I am not asking you to fall in love with any party or leader. You do not have to. Voting is not about admiration. It is about leverage. When many of you show up, you become a number that no party can afford to ignore. Candidates who never talk about jobs, skills, mental health, migration, or climate suddenly must answer questions on those exact issues because they know you can swing a constituency. They may not transform overnight, but they start calculating differently. That shift begins with you, not with them.

You have seen in other countries what happens when large numbers of young people participate. Policies move, sometimes slowly, sometimes in surprising ways. Budgets shift a little towards education, towards innovation, towards local enterprise. Officials become slightly more careful because they know that the same generation that shares memes can organise votes. That can happen here, too. Nepal is not uniquely doomed. It is simply underused, especially by the very people it needs the most, which is you.
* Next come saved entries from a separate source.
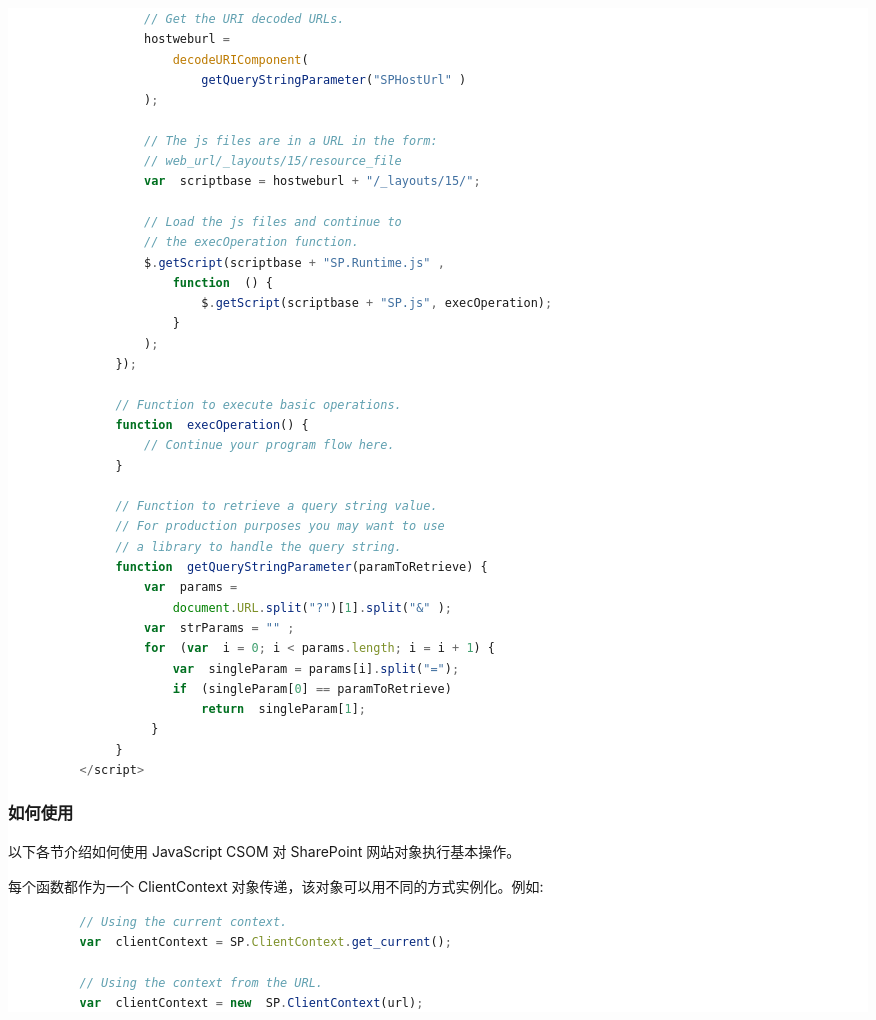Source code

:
 ```js
                   // Get the URI decoded URLs.
                   hostweburl =
                       decodeURIComponent(
                           getQueryStringParameter("SPHostUrl" )
                   );

                   // The js files are in a URL in the form:
                   // web_url/_layouts/15/resource_file
                   var  scriptbase = hostweburl + "/_layouts/15/";

                   // Load the js files and continue to
                   // the execOperation function.
                   $.getScript(scriptbase + "SP.Runtime.js" ,
                       function  () {
                           $.getScript(scriptbase + "SP.js", execOperation);
                       }
                   );
               });

               // Function to execute basic operations.
               function  execOperation() {
                   // Continue your program flow here.
               }

               // Function to retrieve a query string value.
               // For production purposes you may want to use
               // a library to handle the query string.
               function  getQueryStringParameter(paramToRetrieve) {
                   var  params =
                       document.URL.split("?")[1].split("&" );
                   var  strParams = "" ;
                   for  (var  i = 0; i < params.length; i = i + 1) {
                       var  singleParam = params[i].split("=");
                       if  (singleParam[0] == paramToRetrieve)
                           return  singleParam[1];
                    }
               }
          </script>

```

### 如何使用

以下各节介绍如何使用 JavaScript CSOM 对 SharePoint 网站对象执行基本操作。

每个函数都作为一个 ClientContext 对象传递，该对象可以用不同的方式实例化。例如:

```js
          // Using the current context.
          var  clientContext = SP.ClientContext.get_current();

          // Using the context from the URL.
          var  clientContext = new  SP.ClientContext(url);

```
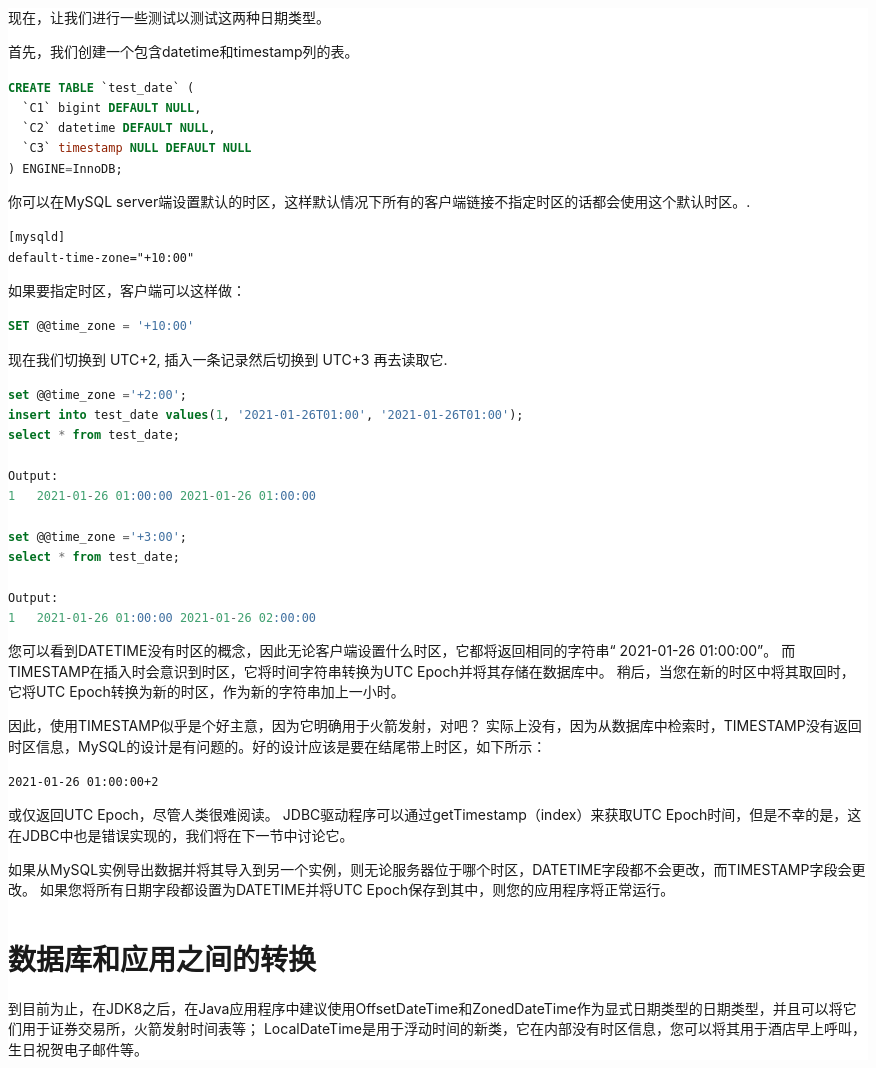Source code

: 现在，让我们进行一些测试以测试这两种日期类型。

首先，我们创建一个包含datetime和timestamp列的表。

```sql
CREATE TABLE `test_date` (
  `C1` bigint DEFAULT NULL,
  `C2` datetime DEFAULT NULL,
  `C3` timestamp NULL DEFAULT NULL
) ENGINE=InnoDB;

```

你可以在MySQL server端设置默认的时区，这样默认情况下所有的客户端链接不指定时区的话都会使用这个默认时区。.
```mysql
[mysqld]
default-time-zone="+10:00"
```
如果要指定时区，客户端可以这样做：
```sql
SET @@time_zone = '+10:00'
```

现在我们切换到 UTC+2, 插入一条记录然后切换到 UTC+3 再去读取它.
```sql
set @@time_zone ='+2:00';
insert into test_date values(1, '2021-01-26T01:00', '2021-01-26T01:00');
select * from test_date;

Output:
1	2021-01-26 01:00:00	2021-01-26 01:00:00

set @@time_zone ='+3:00';
select * from test_date;

Output:
1	2021-01-26 01:00:00	2021-01-26 02:00:00
```
您可以看到DATETIME没有时区的概念，因此无论客户端设置什么时区，它都将返回相同的字符串“ 2021-01-26 01:00:00”。 而TIMESTAMP在插入时会意识到时区，它将时间字符串转换为UTC Epoch并将其存储在数据库中。 稍后，当您在新的时区中将其取回时，它将UTC Epoch转换为新的时区，作为新的字符串加上一小时。

因此，使用TIMESTAMP似乎是个好主意，因为它明确用于火箭发射，对吧？ 实际上没有，因为从数据库中检索时，TIMESTAMP没有返回时区信息，MySQL的设计是有问题的。好的设计应该是要在结尾带上时区，如下所示：
```
2021-01-26 01:00:00+2
```
或仅返回UTC Epoch，尽管人类很难阅读。 JDBC驱动程序可以通过getTimestamp（index）来获取UTC Epoch时间，但是不幸的是，这在JDBC中也是错误实现的，我们将在下一节中讨论它。

如果从MySQL实例导出数据并将其导入到另一个实例，则无论服务器位于哪个时区，DATETIME字段都不会更改，而TIMESTAMP字段会更改。 如果您将所有日期字段都设置为DATETIME并将UTC Epoch保存到其中，则您的应用程序将正常运行。
# 数据库和应用之间的转换

到目前为止，在JDK8之后，在Java应用程序中建议使用OffsetDateTime和ZonedDateTime作为显式日期类型的日期类型，并且可以将它们用于证券交易所，火箭发射时间表等； LocalDateTime是用于浮动时间的新类，它在内部没有时区信息，您可以将其用于酒店早上呼叫，生日祝贺电子邮件等。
For too long, success in Nepal has been measured by distance. The further you get from home, the more "settled" you are said to be. Parents pray for work permits abroad rather than for opportunities at home. English, Korean, and Japanese are learned less for books and more for visa forms. Social media feeds celebrate departure more than achievement in place. There is nothing wrong with going abroad. Many of you will and should. But this country, with your name on its documents and your people in its streets, still exists. It still takes decisions that affect your family, your land, your inheritance, and your right to come back with your head held high.
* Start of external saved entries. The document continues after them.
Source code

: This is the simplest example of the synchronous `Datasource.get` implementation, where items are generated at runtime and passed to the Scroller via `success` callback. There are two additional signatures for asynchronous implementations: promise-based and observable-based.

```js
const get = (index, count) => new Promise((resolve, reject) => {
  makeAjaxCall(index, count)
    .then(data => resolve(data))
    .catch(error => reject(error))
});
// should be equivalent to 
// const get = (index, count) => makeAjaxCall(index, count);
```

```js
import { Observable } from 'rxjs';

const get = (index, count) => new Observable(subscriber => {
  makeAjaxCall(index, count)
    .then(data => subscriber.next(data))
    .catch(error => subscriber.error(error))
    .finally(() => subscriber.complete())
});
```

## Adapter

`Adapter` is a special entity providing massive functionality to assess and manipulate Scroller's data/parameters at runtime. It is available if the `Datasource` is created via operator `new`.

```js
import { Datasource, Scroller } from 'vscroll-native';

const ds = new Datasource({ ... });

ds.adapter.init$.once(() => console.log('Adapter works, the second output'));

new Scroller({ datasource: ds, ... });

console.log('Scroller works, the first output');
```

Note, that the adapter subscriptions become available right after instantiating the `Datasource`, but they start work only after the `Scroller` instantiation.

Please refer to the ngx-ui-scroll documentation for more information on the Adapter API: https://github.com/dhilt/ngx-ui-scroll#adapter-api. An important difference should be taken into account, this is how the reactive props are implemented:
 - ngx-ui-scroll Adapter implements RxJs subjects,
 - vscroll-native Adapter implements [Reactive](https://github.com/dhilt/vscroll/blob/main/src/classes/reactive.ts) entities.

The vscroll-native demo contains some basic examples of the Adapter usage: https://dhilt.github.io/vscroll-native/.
That is why I am saying this directly to you. Your destiny will not be written in the manifestos printed this week. It will be written by how many of you decide that you will no longer be spectators. The ballot will not solve everything. It will not magically create a job market or erase corruption. But it is the first test of whether you see yourself as a subject or a citizen. Subjects wait and complain. Citizens turn up and interfere.

The destinies of young Nepalis are not in the hands of some distant leader in Kathmandu. They are in your hands, in your willingness to claim what is already supposed to be yours. When you walk to the polling station, when you stand in that line with your friends, when you press that button or mark that symbol, you are not endorsing perfection. You are sending a message that you exist, that you are counted, and that you will keep being counted in every election that follows.

Elections alone do not turn countries around. People do. If you decide that this time you will not remain silent, that you will show up in numbers too large to be ignored, then the next chapter of Nepal will be written differently. Not only by those on the stage, but by you, in the quiet but powerful act of refusing to disappear one election longer. So go a Vote .

Prof. C K Peela is a geopolitical and security expert on South Asia and the Asia Pacific.